The Trust hopes to solve the issue without losing its income stream or halting a beloved custom. This summer, Flying Kite took a look at the call for the Cultural Alliance’s inaugural TechniCulture Innovation Residency Award program applications, and this month, three winners were announced, including Christ Church Preservation Trust.

"What we really need to do is get people to stop throwing pennies on his grave, because it’s really hurting the limestone," insists Hogue. That’s where the TechniCulture application came in. "How can we encourage people to give a penny, or encourage the social custom, without damaging the grave?"

Enter Davis Shaver, the digital products and solutions lead for Philadelphia Media Network. For three months starting this October, Shaver will partner with the Trust to develop ideas for capturing this revenue stream for the essential historic site -- also boasting the graves of luminaries like Benjamin Rush, five other Signers besides Franklin, and many Revolutionary War heroes -- without cutting out the fun of honoring Ben Franklin with a small on-site donation.
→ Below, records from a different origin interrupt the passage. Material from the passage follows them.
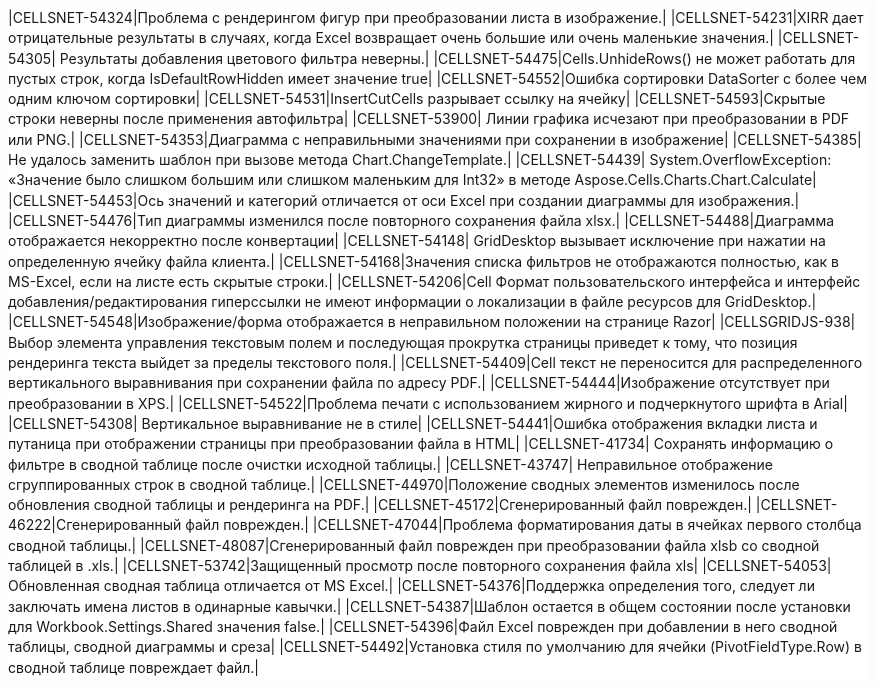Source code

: |CELLSNET-54324|Проблема с рендерингом фигур при преобразовании листа в изображение.|
|CELLSNET-54231|XIRR дает отрицательные результаты в случаях, когда Excel возвращает очень большие или очень маленькие значения.|
|CELLSNET-54305| Результаты добавления цветового фильтра неверны.|
|CELLSNET-54475|Cells.UnhideRows() не может работать для пустых строк, когда IsDefaultRowHidden имеет значение true|
|CELLSNET-54552|Ошибка сортировки DataSorter с более чем одним ключом сортировки|
|CELLSNET-54531|InsertCutCells разрывает ссылку на ячейку|
|CELLSNET-54593|Скрытые строки неверны после применения автофильтра|
|CELLSNET-53900| Линии графика исчезают при преобразовании в PDF или PNG.|
|CELLSNET-54353|Диаграмма с неправильными значениями при сохранении в изображение|
|CELLSNET-54385|Не удалось заменить шаблон при вызове метода Chart.ChangeTemplate.|
|CELLSNET-54439| System.OverflowException: «Значение было слишком большим или слишком маленьким для Int32» в методе Aspose.Cells.Charts.Chart.Calculate|
|CELLSNET-54453|Ось значений и категорий отличается от оси Excel при создании диаграммы для изображения.|
|CELLSNET-54476|Тип диаграммы изменился после повторного сохранения файла xlsx.|
|CELLSNET-54488|Диаграмма отображается некорректно после конвертации|
|CELLSNET-54148| GridDesktop вызывает исключение при нажатии на определенную ячейку файла клиента.|
|CELLSNET-54168|Значения списка фильтров не отображаются полностью, как в MS-Excel, если на листе есть скрытые строки.|
|CELLSNET-54206|Cell Формат пользовательского интерфейса и интерфейс добавления/редактирования гиперссылки не имеют информации о локализации в файле ресурсов для GridDesktop.|
|CELLSNET-54548|Изображение/форма отображается в неправильном положении на странице Razor|
|CELLSGRIDJS-938|Выбор элемента управления текстовым полем и последующая прокрутка страницы приведет к тому, что позиция рендеринга текста выйдет за пределы текстового поля.|
|CELLSNET-54409|Cell текст не переносится для распределенного вертикального выравнивания при сохранении файла по адресу PDF.|
|CELLSNET-54444|Изображение отсутствует при преобразовании в XPS.|
|CELLSNET-54522|Проблема печати с использованием жирного и подчеркнутого шрифта в Arial|
|CELLSNET-54308| Вертикальное выравнивание не в стиле|
|CELLSNET-54441|Ошибка отображения вкладки листа и путаница при отображении страницы при преобразовании файла в HTML|
|CELLSNET-41734| Сохранять информацию о фильтре в сводной таблице после очистки исходной таблицы.|
|CELLSNET-43747| Неправильное отображение сгруппированных строк в сводной таблице.|
|CELLSNET-44970|Положение сводных элементов изменилось после обновления сводной таблицы и рендеринга на PDF.|
|CELLSNET-45172|Сгенерированный файл поврежден.|
|CELLSNET-46222|Сгенерированный файл поврежден.|
|CELLSNET-47044|Проблема форматирования даты в ячейках первого столбца сводной таблицы.|
|CELLSNET-48087|Сгенерированный файл поврежден при преобразовании файла xlsb со сводной таблицей в .xls.|
|CELLSNET-53742|Защищенный просмотр после повторного сохранения файла xls|
|CELLSNET-54053|Обновленная сводная таблица отличается от MS Excel.|
|CELLSNET-54376|Поддержка определения того, следует ли заключать имена листов в одинарные кавычки.|
|CELLSNET-54387|Шаблон остается в общем состоянии после установки для Workbook.Settings.Shared значения false.|
|CELLSNET-54396|Файл Excel поврежден при добавлении в него сводной таблицы, сводной диаграммы и среза|
|CELLSNET-54492|Установка стиля по умолчанию для ячейки (PivotFieldType.Row) в сводной таблице повреждает файл.|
"Maybe it’s an app, maybe it’s a texting opportunity," she says of the possibilities of the residency. It could be “some really simple way for people to donate small amounts of money" that could develop into a fun campaign to engage graveyard visitors, and keep the grounds safe and accessible to the public.

Early next year, all three winners of the TechniCulture Innovation Residency will present the findings of their residencies, and the Cultural Alliance will further reward one of them with funds toward implementation of the ideas.